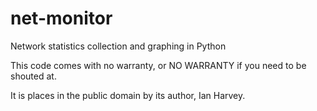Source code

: net-monitor
===========

Network statistics collection and graphing in Python


This code comes with no warranty, or NO WARRANTY if you need to be shouted at.

It is places in the public domain by its author, Ian Harvey.
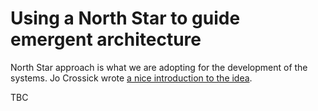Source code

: # Using a North Star to guide emergent architecture

North Star approach is what we are adopting for the development of the systems. Jo Crossick wrote [a nice introduction to the idea](https://medium.com/@jocrossick/using-a-north-star-to-guide-emergent-architecture-a0941c0c5177).

TBC

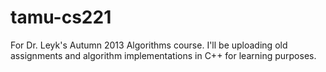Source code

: tamu-cs221
==========
For Dr. Leyk's Autumn 2013 Algorithms course. I'll be uploading old assignments and algorithm implementations in C++ for learning purposes.
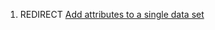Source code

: 1.  REDIRECT [Add attributes to a single data
    set](Add_attributes_to_a_single_data_set "wikilink")
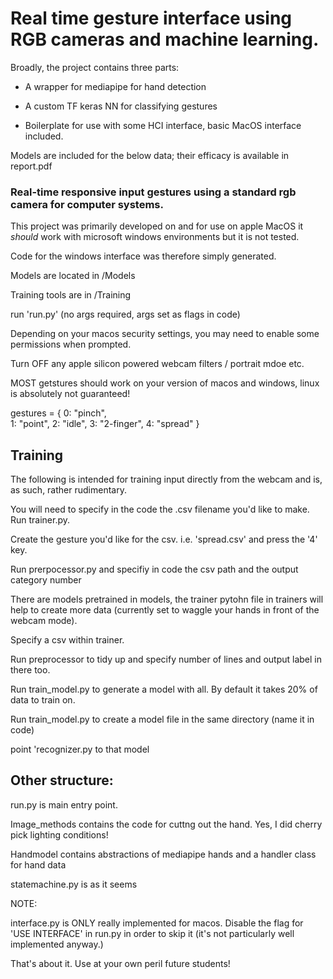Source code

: # Real time gesture interface using RGB cameras and machine learning.

Broadly, the project contains three parts:

* A wrapper for mediapipe for hand detection

* A custom TF keras NN for classifying gestures

* Boilerplate for use with some HCI interface, basic MacOS interface included.

Models are included for the below data; their efficacy is available in report.pdf



### Real-time responsive input gestures using a standard rgb camera for computer systems.

This project was primarily developed on and for use on apple MacOS it *should* work with microsoft windows environments but it is not tested.

Code for the windows interface was therefore simply generated.



Models are located in /Models

Training tools are in /Training

run 'run.py' (no args required, args set as flags in code)

Depending on your macos security settings, you may need to enable some permissions when prompted.

Turn OFF any apple silicon powered webcam filters / portrait mdoe etc.


MOST getstures should work on your version of macos and windows, linux is absolutely not guaranteed!



gestures = {
    0: "pinch",     
    1: "point",
    2: "idle",
    3: "2-finger",
    4: "spread"
}




## Training
The following is intended for training input directly from the webcam and is, as such, rather rudimentary.

You will need to specify in the code the .csv filename you'd like to make.
Run trainer.py.

Create the gesture you'd like for the csv. i.e. 'spread.csv' and press the '4' key.

Run prerpocessor.py and specifiy in code the csv path and the output category number



There are models pretrained in models, the trainer pytohn file in trainers will help to create more data (currently set to waggle your hands in front of the webcam mode).

Specify a csv within trainer.

Run preprocessor to tidy up and specify number of lines and output label in there too.

Run train_model.py to generate a model with all. By default it takes 20% of data to train on.


Run train_model.py to create a model file in the same directory (name it in code)

point 'recognizer.py to that model


## Other structure:


run.py is main entry point.

Image_methods contains the code for cuttng out the hand. Yes, I did cherry pick lighting conditions!

Handmodel contains abstractions of mediapipe hands and a handler class for hand data

statemachine.py is as it seems



NOTE:

interface.py is ONLY really implemented for macos. Disable the flag for 'USE INTERFACE' in run.py in order to skip it (it's not particularly well implemented anyway.)


That's about it. Use at your own peril future students!
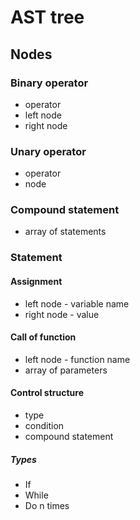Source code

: # AST tree

## Nodes

### Binary operator

* operator
* left node
* right node

### Unary operator

* operator
* node

### Compound statement

* array of statements

### Statement

#### Assignment

* left node - variable name
* right node - value

#### Call of function

* left node - function name
* array of parameters

#### Control structure

* type
* condition
* compound statement

##### Types
* If
* While
* Do n times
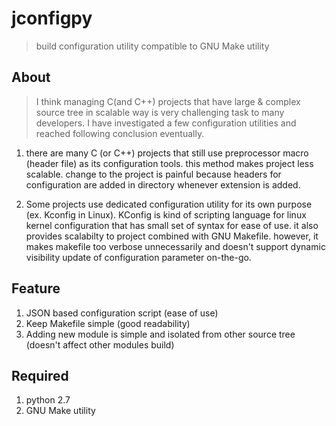 # jconfigpy
> build configuration utility compatible to GNU Make utility

## About
> I think managing C(and C++) projects that have large & complex source tree in scalable way is
> very challenging task to many developers. I have investigated a few configuration utilities
> and reached following conclusion eventually.

1. there are many C (or C++) projects that still use preprocessor macro (header file) as its configuration tools.  this method makes project less scalable. change to the project is painful because headers for configuration are added in directory whenever extension is added.

2. Some projects use dedicated configuration utility for its own purpose (ex. Kconfig in Linux). KConfig is kind of scripting language for linux kernel configuration that has
small set of syntax for ease of use. it also provides scalabilty to project combined with GNU Makefile. however, it makes makefile too verbose unnecessarily and doesn't support dynamic visibility update of configuration parameter on-the-go.

## Feature
1. JSON based configuration script (ease of use)
2. Keep Makefile simple (good readability)
3. Adding new module is simple and isolated from other source tree (doesn't affect other modules build)


## Required
1. python 2.7
2. GNU Make utility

WHAT YOU WILL DO |
Copy every line of the material in which the word "need" occurs.

YOUR RESPONSE |
This code comes with no warranty, or NO WARRANTY if you need to be shouted at.
Depending on your macos security settings, you may need to enable some permissions when prompted.
You will need to specify in the code the .csv filename you'd like to make.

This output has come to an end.